They can look forward to a secure future
Efforts like the Naz Foundation India Trust's Care Home give a humane touch to theHIV/AIDS Prevention programme.
A caring face: Children at the Care Home
NOT every Home is opened by a Chief Minister. It takes some special children to get a Chief Minister to come along on a Saturday morning to declare open their Home.
Care Home, of Naz Foundation India Trust, was buzzing with activity as it opened its doors to the Chief Minister Sheila Dixit and over 300 guests and supporters from all walks of life.
One child diagnosed HIV+ was abandoned by his grandparents after his parents died of AIDS. He was brought to the Care Home with zero chances of survival. He survived. And on the day of the Home's opening, as the other children around him busied themselves getting ready for the function, he sat there worrying about his sandals, irritated with other little ones who were amused about this constant attention given to sandals.
In suburban Delhi, Care Home, a four-storied building, is home to children affected by HIV/AIDS. It's also the base camp for care and support for many other families and children affected by HIV/AIDS in Delhi.
Naz Foundation is currently working with150 families in their home-based care programme with people living in less privileged settlements and earning their livelihoods as daily wage-earners, auto-rickshaw drivers, helpers and petty business men. Most live in outlying areas of Delhi. Naz Care Home is a drop in the ocean of discrimination, stigma, fear, neglect, shortsightedness and denial towards the people and the disease. Richard Gere and The Godrej Foundation funded the Care Home for three years. Though they are not funding it anymore, they continue to support it.
The UNAIDS estimates that 170,000 children below the age of 15 are infected with HIV/AIDS in India. Official HIV Sentinel Surveillance does not include children and thus there are no official figures for the number of children affected by AIDs.
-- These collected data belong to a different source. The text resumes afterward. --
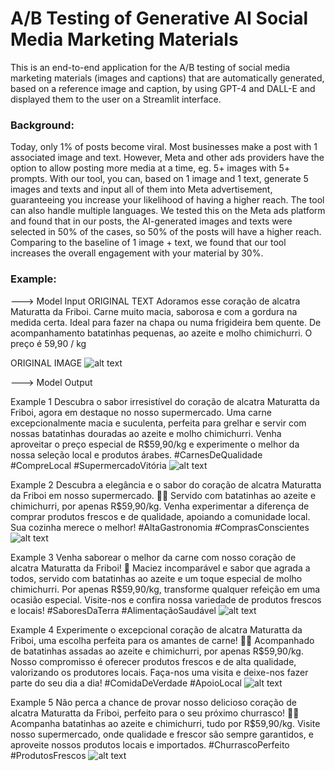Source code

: # A/B Testing of Generative AI Social Media Marketing Materials

This is an end-to-end application for the A/B testing of social media marketing materials (images and captions) that are automatically generated, based on a reference image and caption, by using GPT-4 and DALL-E and displayed them to the user on a Streamlit interface.

### Background:
Today, only 1% of posts become viral. Most businesses make a post with 1 associated image and text.
However, Meta and other ads providers have the option to allow posting more media at a time, eg. 5+ images with 5+ prompts. With our tool, you can, based on 1 image and 1 text, generate 5 images and texts and input all of them into Meta advertisement, guaranteeing you increase your likelihood of having a higher reach. The tool can also handle multiple languages.
We tested this on the Meta ads platform and found that in our posts, the AI-generated images and texts were selected in 50% of the cases, so 50% of the posts will have a higher reach. Comparing to the baseline of 1 image + text, we found that our tool increases the overall engagement with your material by 30%.

### Example:

---> Model Input
ORIGINAL TEXT
Adoramos esse coração de alcatra Maturatta da Friboi.
Carne muito macia, saborosa e com a gordura na medida certa.
Ideal para fazer na chapa ou numa frigideira bem quente.
De acompanhamento batatinhas pequenas, ao azeite e molho chimichurri.
O preço é 59,90 / kg

ORIGINAL IMAGE
![alt text](https://drive.google.com/file/d/19FqpGH9Pj61UW2_Yju5QwmomKBfhunW7/view?usp=sharing)

---> Model Output

Example 1
Descubra o sabor irresistível do coração de alcatra Maturatta da Friboi, agora em destaque no nosso supermercado. Uma carne excepcionalmente macia e suculenta, perfeita para grelhar e servir com nossas batatinhas douradas ao azeite e molho chimichurri. Venha aproveitar o preço especial de R$59,90/kg e experimente o melhor da nossa seleção local e produtos árabes. #CarnesDeQualidade #CompreLocal #SupermercadoVitória
![alt text](https://drive.google.com/file/d/1HIJViV4wLzzgvJAqc5aqDzeYTZxTbFgc/view?usp=sharing)

Example 2
Descubra a elegância e o sabor do coração de alcatra Maturatta da Friboi em nosso supermercado. 🌹🥩 Servido com batatinhas ao azeite e chimichurri, por apenas R$59,90/kg. Venha experimentar a diferença de comprar produtos frescos e de qualidade, apoiando a comunidade local. Sua cozinha merece o melhor! #AltaGastronomia #ComprasConscientes
![alt text](https://drive.google.com/file/d/1sLt8SB5vWraOm1l9Ia0ZJMDyv1rhVYZT/view?usp=sharing)

Example 3
Venha saborear o melhor da carne com nosso coração de alcatra Maturatta da Friboi! 🌟 Maciez incomparável e sabor que agrada a todos, servido com batatinhas ao azeite e um toque especial de molho chimichurri. Por apenas R$59,90/kg, transforme qualquer refeição em uma ocasião especial. Visite-nos e confira nossa variedade de produtos frescos e locais! #SaboresDaTerra #AlimentaçãoSaudável
![alt text](https://drive.google.com/file/d/15hVcs3WdrK_IgzIK2EwfeeD7QK3u6hev/view?usp=sharing)

Example 4
Experimente o excepcional coração de alcatra Maturatta da Friboi, uma escolha perfeita para os amantes de carne! 🍖💖 Acompanhado de batatinhas assadas ao azeite e chimichurri, por apenas R$59,90/kg. Nosso compromisso é oferecer produtos frescos e de alta qualidade, valorizando os produtores locais. Faça-nos uma visita e deixe-nos fazer parte do seu dia a dia! #ComidaDeVerdade #ApoioLocal
![alt text](https://drive.google.com/file/d/1ezzLHN2z640DTY0i2r9T67q80Q0arN3p/view?usp=sharing)

Example 5
Não perca a chance de provar nosso delicioso coração de alcatra Maturatta da Friboi, perfeito para o seu próximo churrasco! 🍴🔥 Acompanha batatinhas ao azeite e chimichurri, tudo por R$59,90/kg. Visite nosso supermercado, onde qualidade e frescor são sempre garantidos, e aproveite nossos produtos locais e importados. #ChurrascoPerfeito #ProdutosFrescos
![alt text](https://drive.google.com/file/d/1_wmBz6qnrDn-tLQGo81ZWF0xSYpi-Mdq/view?usp=sharing)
Moved by the groundswell of solidarity and goodwill around her, Anjali Gopalan said, "Everyone is helping to build a small but significant opportunity for children living with HIV/AIDS. Most importantly, reduce the stigma and discrimination against children living with HIV/AIDS ".
To 30-odd children in the home and to many families and their children (living with HIV/AIDS), Care Home provides succour, love, affection and guidance.
Suresh (name changed) a beneficiary of the outreach programme of Naz Foundation said, "The care workers treat me so well, I look forward to talking and interacting with them. I am not much concerned about the extent to which the treatment will work".
Just like any other child, these children at the Care Home go to school, play, paint, learn yoga and are curious about everything around them. They have fun and can nag you. It's a long and tough road but that didn't deter Anjali Gopalan. And she knows that it's a life-long commitment: to give a life to these children.
It was clear to everyone present that stellar efforts like the Care Home are needed to give a smiling, caring, loving human face to the HIV/AIDS Prevention efforts in this country.
Every child at the Care Home is a hope. Together with the care workers, counselors, teachers, cook, doctors and Director these children now can look forward to a future, just like any other child.